There is a possible alternative. This, however, would only work if the regional groups had certain groups/factions/alliances that would never meet in "combat." You could make the deck using the four standard suits, then for the court cards, create courts for five groups that are allied as I described above and make them in a single, common suit, doing this for all the regional groups. One would then just mix and match only the court cards, not the entire suit, as long as they didn't mind not having their allies in an opposed suit. A typical example might be as follows:
19 regional groups
Groups 1-5 are "allied" with each other, as are 6-10, 11-15 and 16-19.
Make Ace through Ten in standard suits.
Groups 1-5 are all "spades" - you have five sets of three court cards each, one for each group in the "alliance," from which you can assemble the court cards for your deck.
Groups 6-10 are all "hearts," 11-15 are "clubs" and 16-19 are "diamonds," each organized as described above, with the diamonds only having four regional groups sharing a suit/alliance.

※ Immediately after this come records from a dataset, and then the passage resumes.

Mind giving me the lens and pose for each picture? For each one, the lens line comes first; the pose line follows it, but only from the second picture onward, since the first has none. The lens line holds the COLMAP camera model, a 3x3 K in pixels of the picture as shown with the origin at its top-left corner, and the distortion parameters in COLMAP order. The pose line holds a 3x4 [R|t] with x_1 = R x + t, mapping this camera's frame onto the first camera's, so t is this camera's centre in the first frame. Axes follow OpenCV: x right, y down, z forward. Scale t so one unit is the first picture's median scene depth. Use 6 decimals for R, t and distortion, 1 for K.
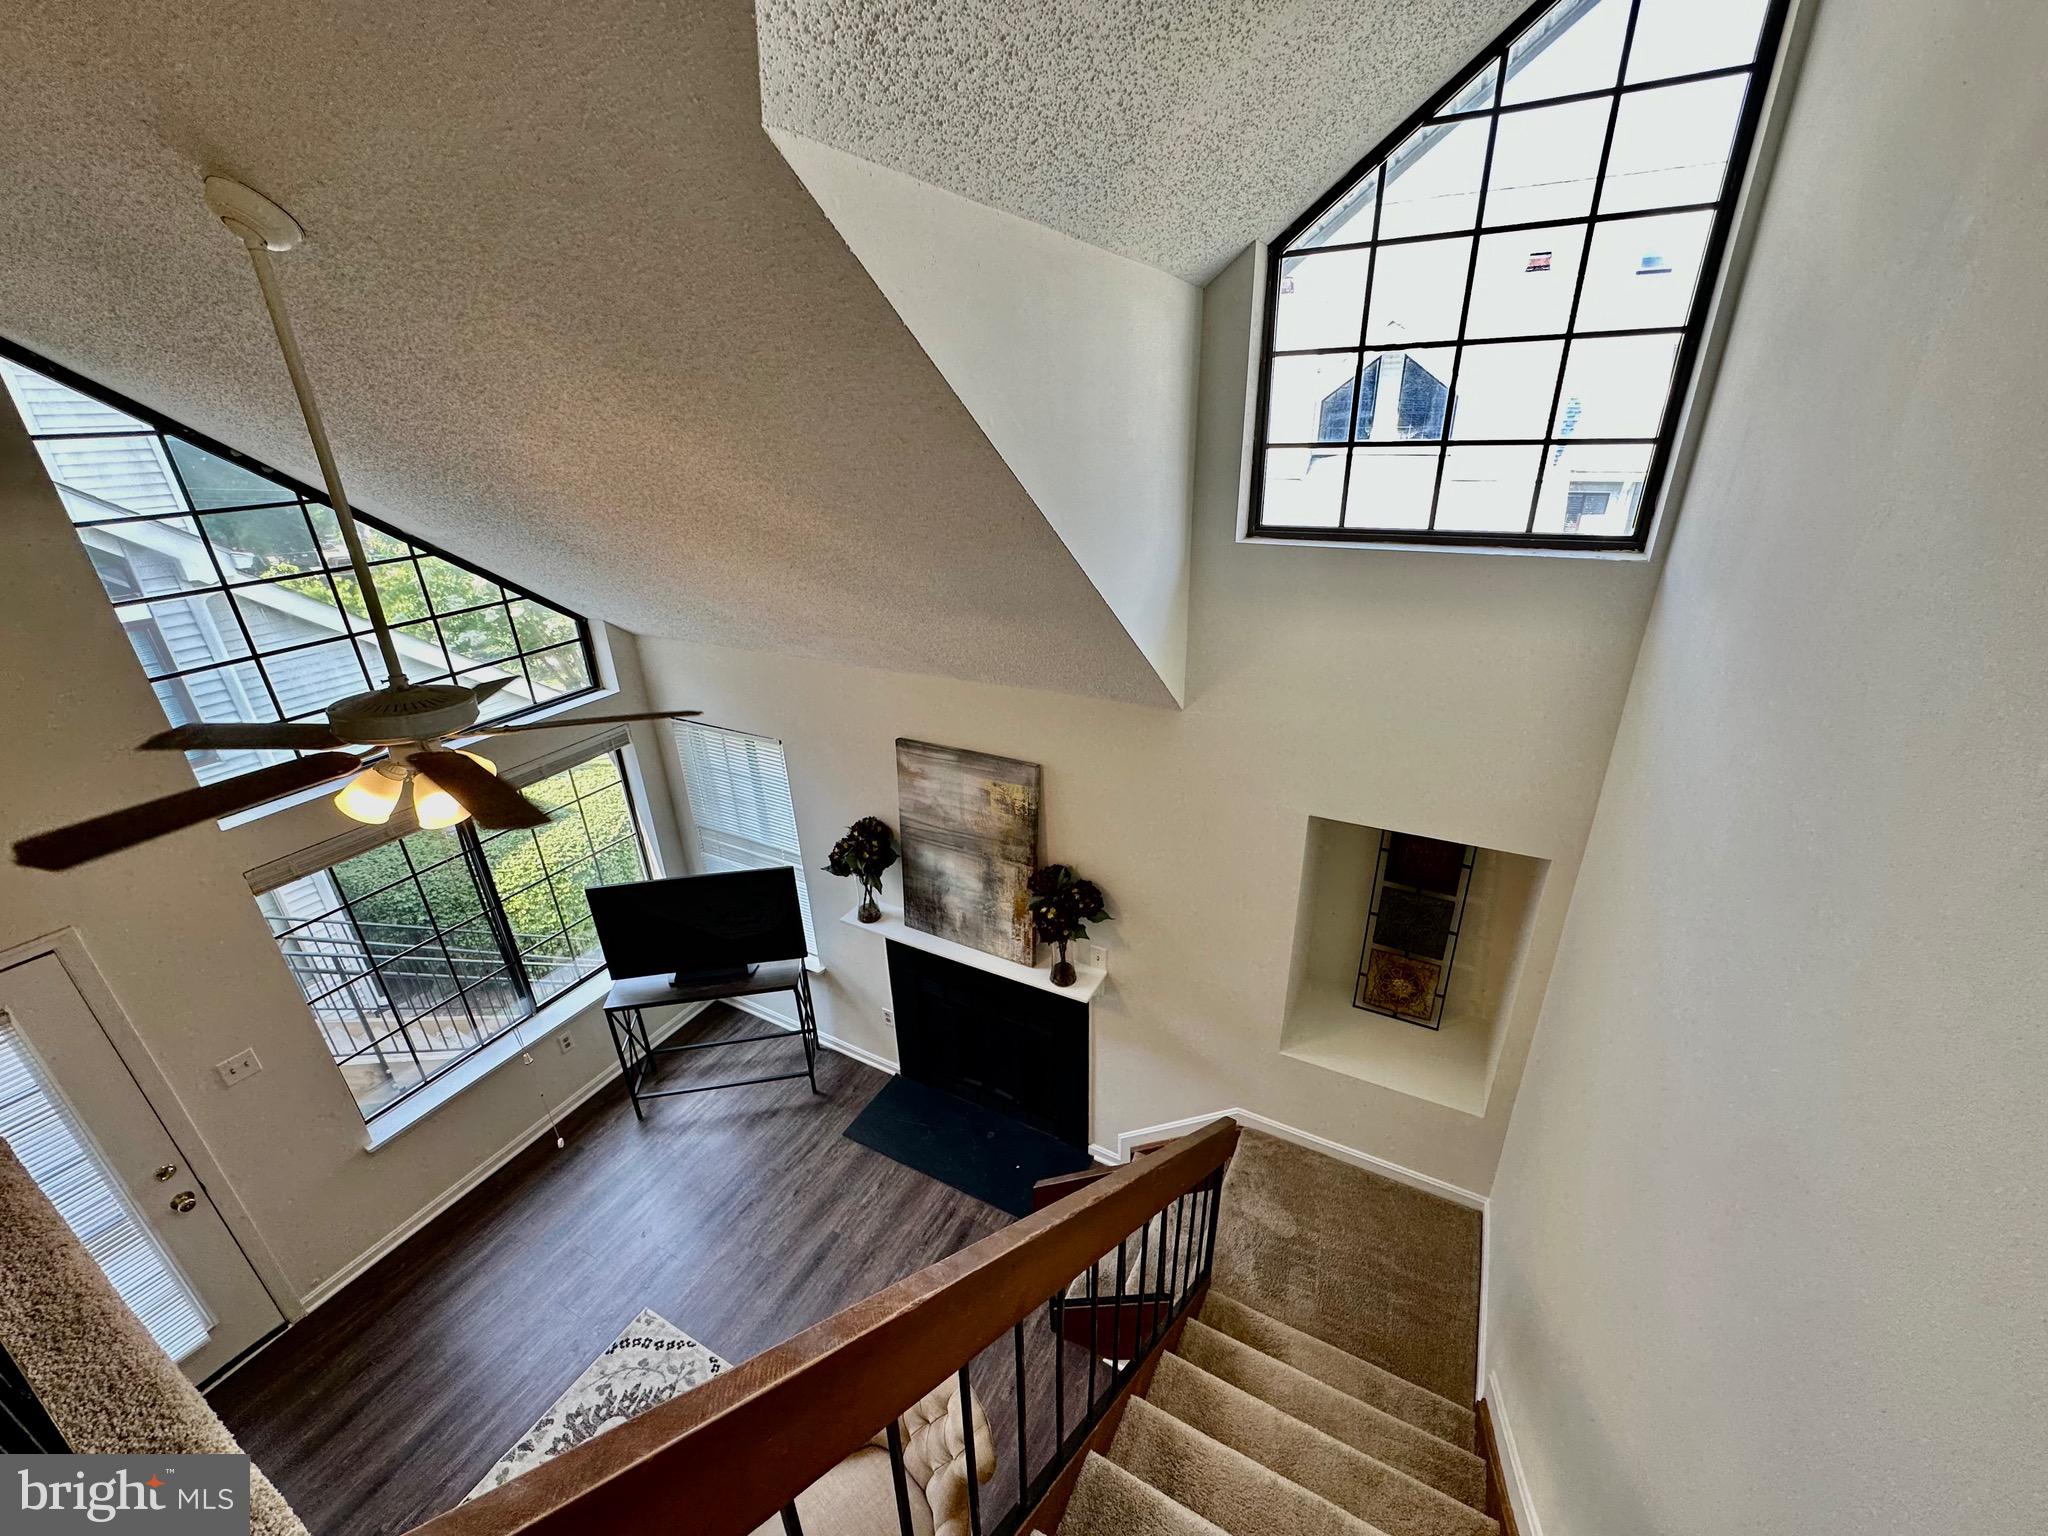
lens RADIAL K [[815.6, 0, 1020.0], [0, 815.6, 767.5], [0, 0, 1]] dist [-0.002444, 0.000178]
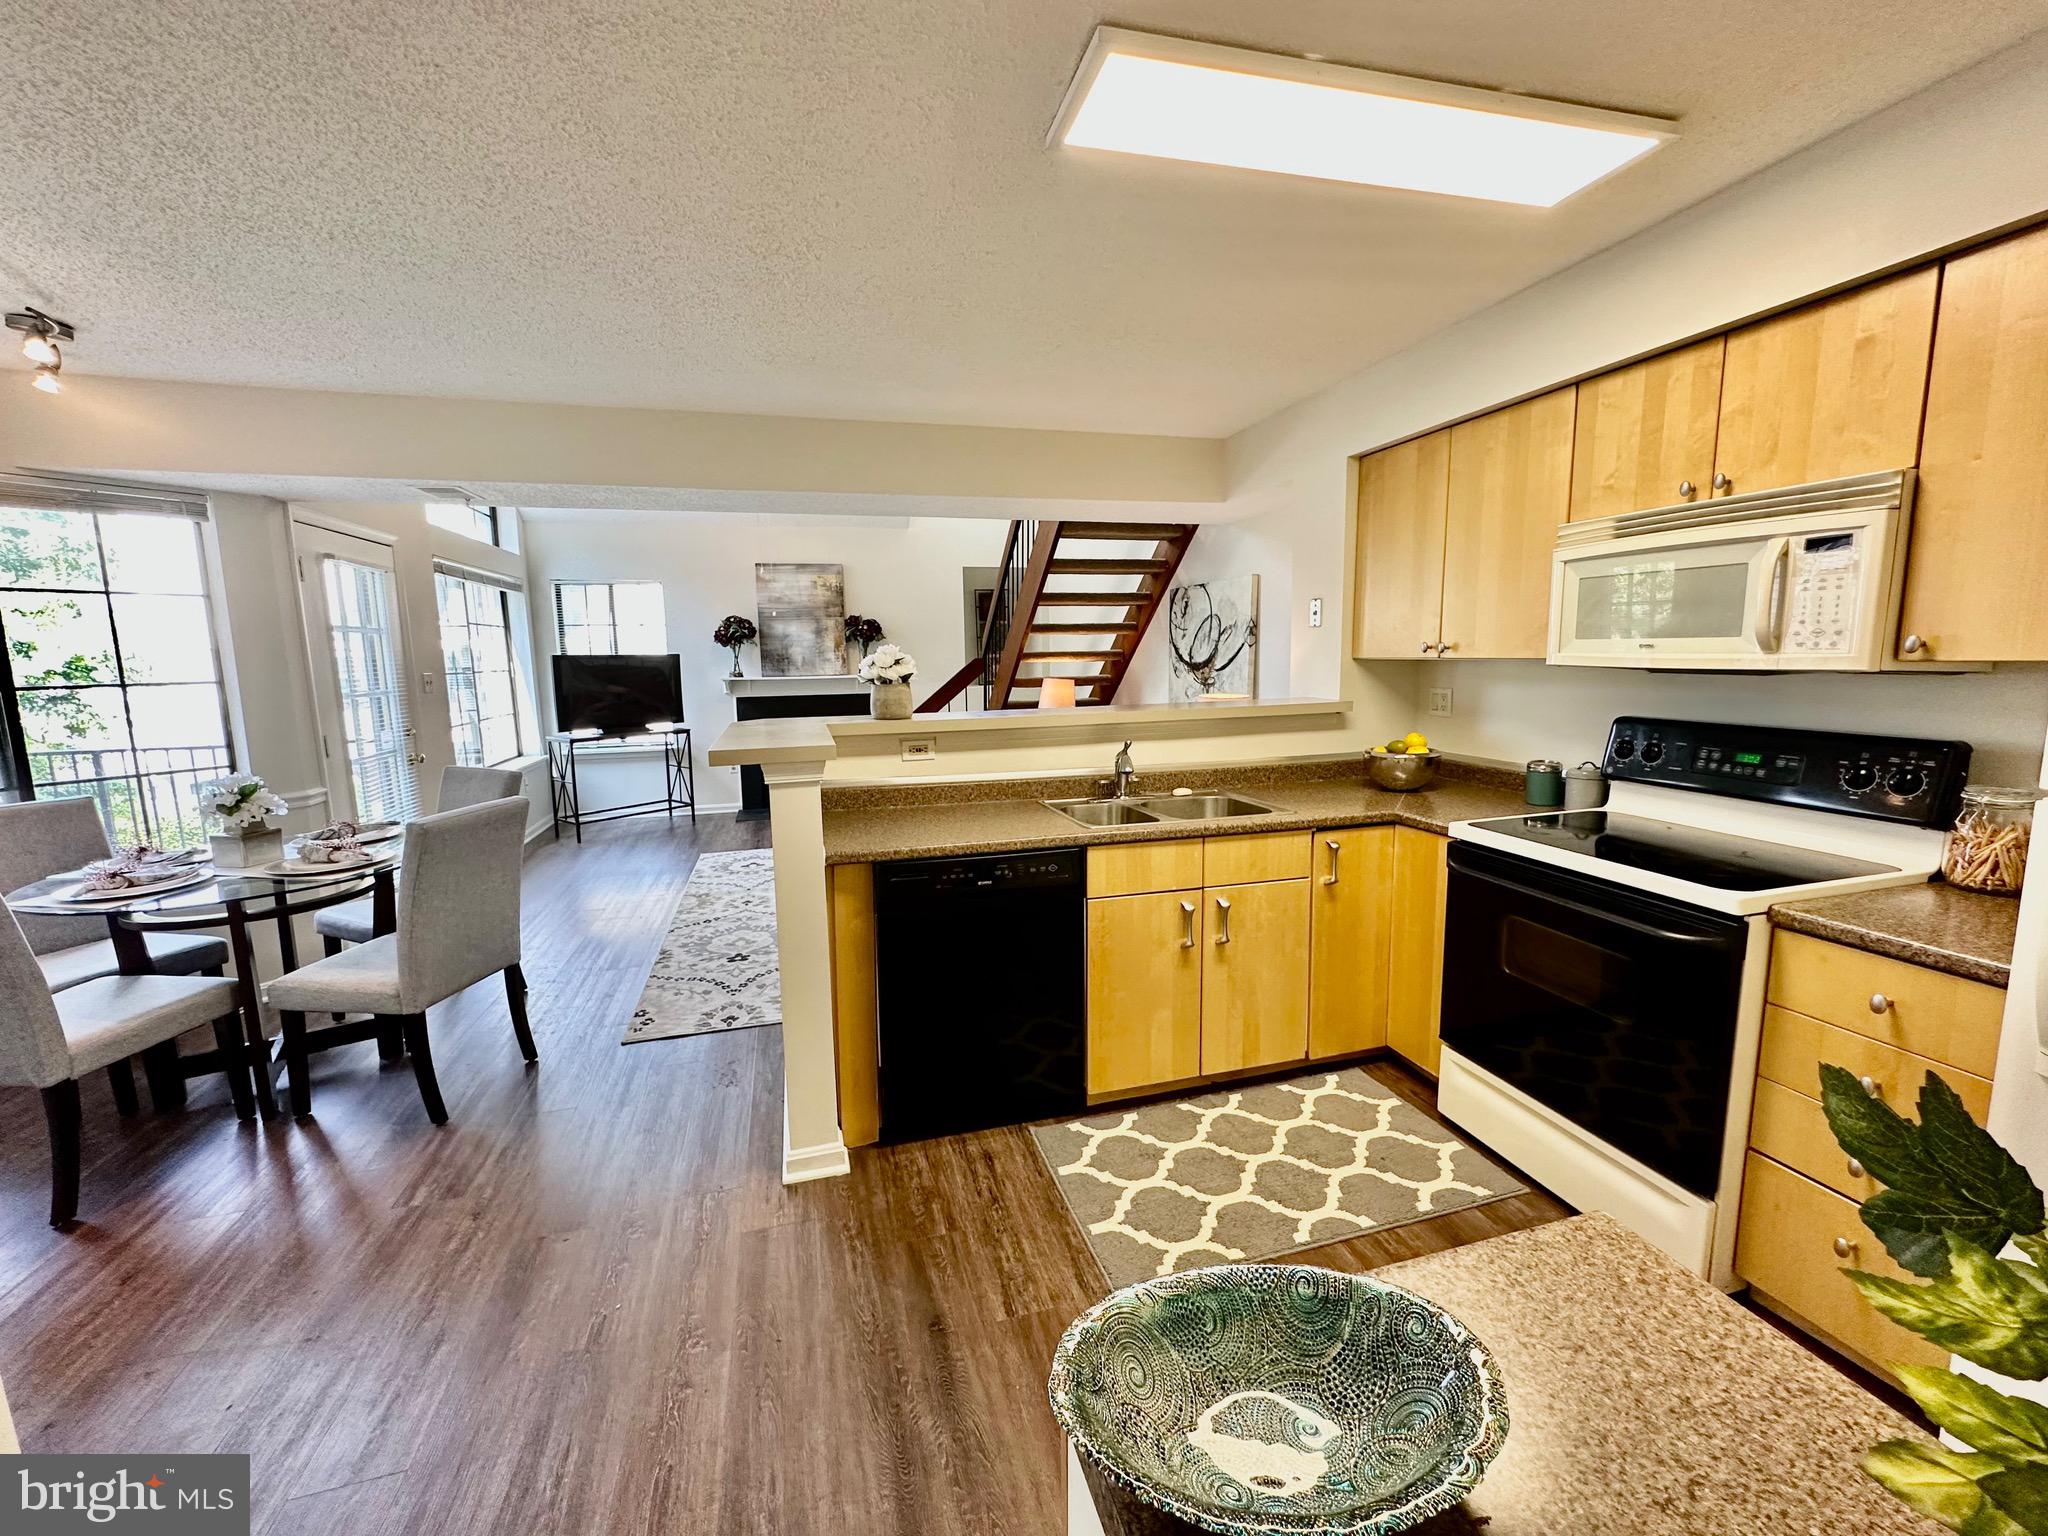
lens RADIAL K [[815.6, 0, 1022.8], [0, 815.6, 768.5], [0, 0, 1]] dist [-0.002444, 0.000178]
pose [[0.713664, -0.078504, 0.696075, -1.066621], [0.277815, 0.943928, -0.178379, 0.927368], [-0.643041, 0.320683, 0.695457, -0.553919]]
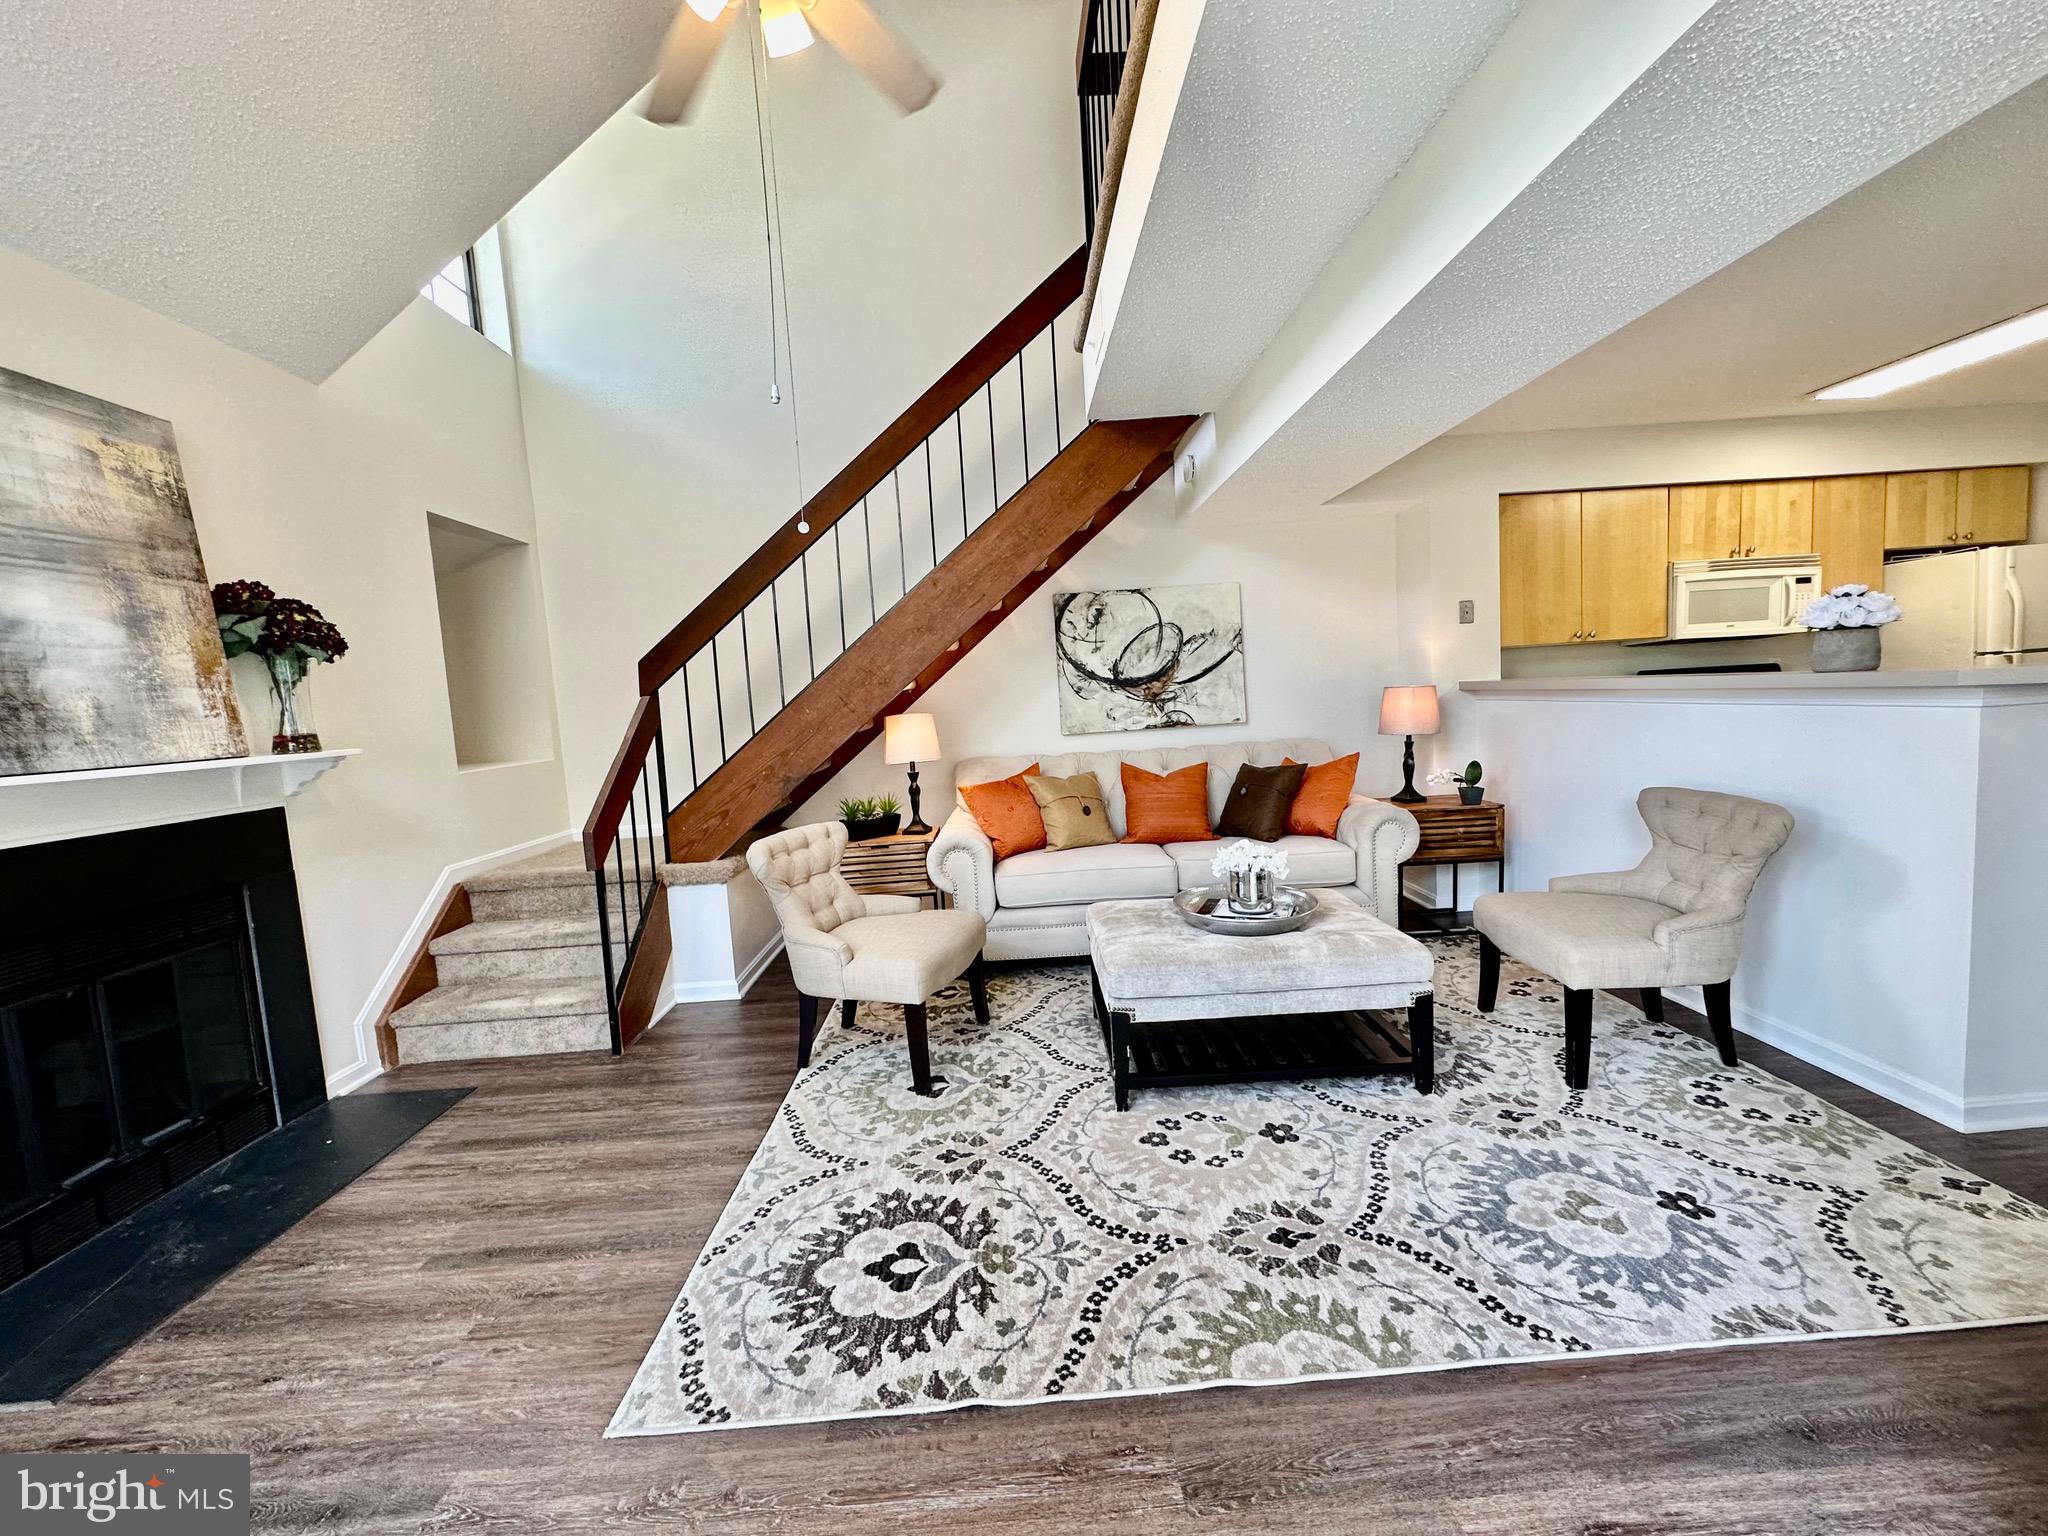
lens RADIAL K [[815.6, 0, 1023.2], [0, 815.6, 768.5], [0, 0, 1]] dist [-0.002444, 0.000178]
pose [[-0.495556, -0.014408, 0.868457, -0.862050], [0.422104, 0.869859, 0.255291, 0.351531], [-0.759113, 0.493090, -0.424982, 0.819563]]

Done in this manner, you would create a total of 99 cards - enough to fit comfortably on two deck sheets, thus being the equivalent of making only two decks instead of five. The cost of production would drop significantly as every single deck will have all the cards in it, allowing you to take advantage of bulk pricing, and people using the decks could mix and match the courts in any manner they saw fit by purchasing just one "double-sized" deck, leaving you without all the logistic headaches you're in for if you use your present concept. Joe Renfaire gets the deck of his dreams without having to mortgage the house in the process. And most importantly, you're not left holding the bag for a bunch of extra suits groups that didn't and won't sell. You might even be able to afford fun things like metallic inks on the cards, a custom deck seal, embossed tuck boxes, etc., depending on how popular the cards end up being - all of those additional features can be structured as stretch goals so the costs are guaranteed to be covered.